RECORDED INFORMATION |
########
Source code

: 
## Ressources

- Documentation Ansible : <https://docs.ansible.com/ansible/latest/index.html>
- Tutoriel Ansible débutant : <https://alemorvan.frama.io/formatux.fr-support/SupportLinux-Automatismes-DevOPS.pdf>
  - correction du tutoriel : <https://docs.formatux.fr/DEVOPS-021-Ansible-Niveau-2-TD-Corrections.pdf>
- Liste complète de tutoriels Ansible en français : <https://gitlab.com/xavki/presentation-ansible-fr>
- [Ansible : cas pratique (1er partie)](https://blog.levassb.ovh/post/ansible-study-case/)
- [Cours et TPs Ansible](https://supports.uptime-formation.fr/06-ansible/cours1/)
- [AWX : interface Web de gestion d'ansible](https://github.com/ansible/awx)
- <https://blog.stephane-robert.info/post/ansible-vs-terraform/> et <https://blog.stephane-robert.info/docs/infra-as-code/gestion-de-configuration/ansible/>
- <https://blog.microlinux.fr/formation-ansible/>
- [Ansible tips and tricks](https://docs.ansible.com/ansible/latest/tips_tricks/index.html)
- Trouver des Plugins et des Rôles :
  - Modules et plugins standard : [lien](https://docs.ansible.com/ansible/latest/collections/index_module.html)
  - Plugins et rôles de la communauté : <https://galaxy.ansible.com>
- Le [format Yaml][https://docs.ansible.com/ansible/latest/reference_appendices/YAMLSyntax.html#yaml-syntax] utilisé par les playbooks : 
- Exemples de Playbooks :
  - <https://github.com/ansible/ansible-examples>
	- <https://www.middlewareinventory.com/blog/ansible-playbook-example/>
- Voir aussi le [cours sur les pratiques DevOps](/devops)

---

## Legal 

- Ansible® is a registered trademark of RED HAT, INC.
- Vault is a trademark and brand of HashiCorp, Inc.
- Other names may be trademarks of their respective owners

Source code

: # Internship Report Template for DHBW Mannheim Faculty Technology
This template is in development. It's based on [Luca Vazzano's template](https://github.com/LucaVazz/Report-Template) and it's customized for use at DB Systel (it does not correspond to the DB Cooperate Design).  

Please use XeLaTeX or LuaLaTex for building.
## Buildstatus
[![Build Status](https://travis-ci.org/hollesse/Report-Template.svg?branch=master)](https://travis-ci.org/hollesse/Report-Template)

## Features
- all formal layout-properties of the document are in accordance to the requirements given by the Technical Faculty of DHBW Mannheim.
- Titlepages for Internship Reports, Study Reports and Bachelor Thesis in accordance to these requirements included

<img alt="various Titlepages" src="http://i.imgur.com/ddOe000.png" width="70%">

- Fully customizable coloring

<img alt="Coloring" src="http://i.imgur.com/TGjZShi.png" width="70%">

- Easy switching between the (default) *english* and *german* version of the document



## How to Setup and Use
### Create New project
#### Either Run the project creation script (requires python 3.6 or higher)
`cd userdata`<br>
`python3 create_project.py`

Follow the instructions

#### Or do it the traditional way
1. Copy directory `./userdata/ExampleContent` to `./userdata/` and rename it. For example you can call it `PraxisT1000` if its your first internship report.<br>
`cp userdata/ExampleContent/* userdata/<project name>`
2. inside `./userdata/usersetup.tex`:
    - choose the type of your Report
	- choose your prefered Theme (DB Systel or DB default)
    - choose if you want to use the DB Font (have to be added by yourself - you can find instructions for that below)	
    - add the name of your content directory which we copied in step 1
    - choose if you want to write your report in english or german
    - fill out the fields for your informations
########
WHAT IS EXPECTED |
Print all of the lines above again, character for character, with nothing changed.

SOLUTION FOR THIS TASK |
Source code

: 
## Ressources

- Documentation Ansible : <https://docs.ansible.com/ansible/latest/index.html>
- Tutoriel Ansible débutant : <https://alemorvan.frama.io/formatux.fr-support/SupportLinux-Automatismes-DevOPS.pdf>
  - correction du tutoriel : <https://docs.formatux.fr/DEVOPS-021-Ansible-Niveau-2-TD-Corrections.pdf>
- Liste complète de tutoriels Ansible en français : <https://gitlab.com/xavki/presentation-ansible-fr>
- [Ansible : cas pratique (1er partie)](https://blog.levassb.ovh/post/ansible-study-case/)
- [Cours et TPs Ansible](https://supports.uptime-formation.fr/06-ansible/cours1/)
- [AWX : interface Web de gestion d'ansible](https://github.com/ansible/awx)
- <https://blog.stephane-robert.info/post/ansible-vs-terraform/> et <https://blog.stephane-robert.info/docs/infra-as-code/gestion-de-configuration/ansible/>
- <https://blog.microlinux.fr/formation-ansible/>
- [Ansible tips and tricks](https://docs.ansible.com/ansible/latest/tips_tricks/index.html)
- Trouver des Plugins et des Rôles :
  - Modules et plugins standard : [lien](https://docs.ansible.com/ansible/latest/collections/index_module.html)
  - Plugins et rôles de la communauté : <https://galaxy.ansible.com>
- Le [format Yaml][https://docs.ansible.com/ansible/latest/reference_appendices/YAMLSyntax.html#yaml-syntax] utilisé par les playbooks : 
- Exemples de Playbooks :
  - <https://github.com/ansible/ansible-examples>
	- <https://www.middlewareinventory.com/blog/ansible-playbook-example/>
- Voir aussi le [cours sur les pratiques DevOps](/devops)

---

## Legal 

- Ansible® is a registered trademark of RED HAT, INC.
- Vault is a trademark and brand of HashiCorp, Inc.
- Other names may be trademarks of their respective owners

Source code

: # Internship Report Template for DHBW Mannheim Faculty Technology
This template is in development. It's based on [Luca Vazzano's template](https://github.com/LucaVazz/Report-Template) and it's customized for use at DB Systel (it does not correspond to the DB Cooperate Design).  

Please use XeLaTeX or LuaLaTex for building.
## Buildstatus
[![Build Status](https://travis-ci.org/hollesse/Report-Template.svg?branch=master)](https://travis-ci.org/hollesse/Report-Template)

## Features
- all formal layout-properties of the document are in accordance to the requirements given by the Technical Faculty of DHBW Mannheim.
- Titlepages for Internship Reports, Study Reports and Bachelor Thesis in accordance to these requirements included

<img alt="various Titlepages" src="http://i.imgur.com/ddOe000.png" width="70%">

- Fully customizable coloring

<img alt="Coloring" src="http://i.imgur.com/TGjZShi.png" width="70%">

- Easy switching between the (default) *english* and *german* version of the document



## How to Setup and Use
### Create New project
#### Either Run the project creation script (requires python 3.6 or higher)
`cd userdata`<br>
`python3 create_project.py`

Follow the instructions

#### Or do it the traditional way
1. Copy directory `./userdata/ExampleContent` to `./userdata/` and rename it. For example you can call it `PraxisT1000` if its your first internship report.<br>
`cp userdata/ExampleContent/* userdata/<project name>`
2. inside `./userdata/usersetup.tex`:
    - choose the type of your Report
	- choose your prefered Theme (DB Systel or DB default)
    - choose if you want to use the DB Font (have to be added by yourself - you can find instructions for that below)	
    - add the name of your content directory which we copied in step 1
    - choose if you want to write your report in english or german
    - fill out the fields for your informations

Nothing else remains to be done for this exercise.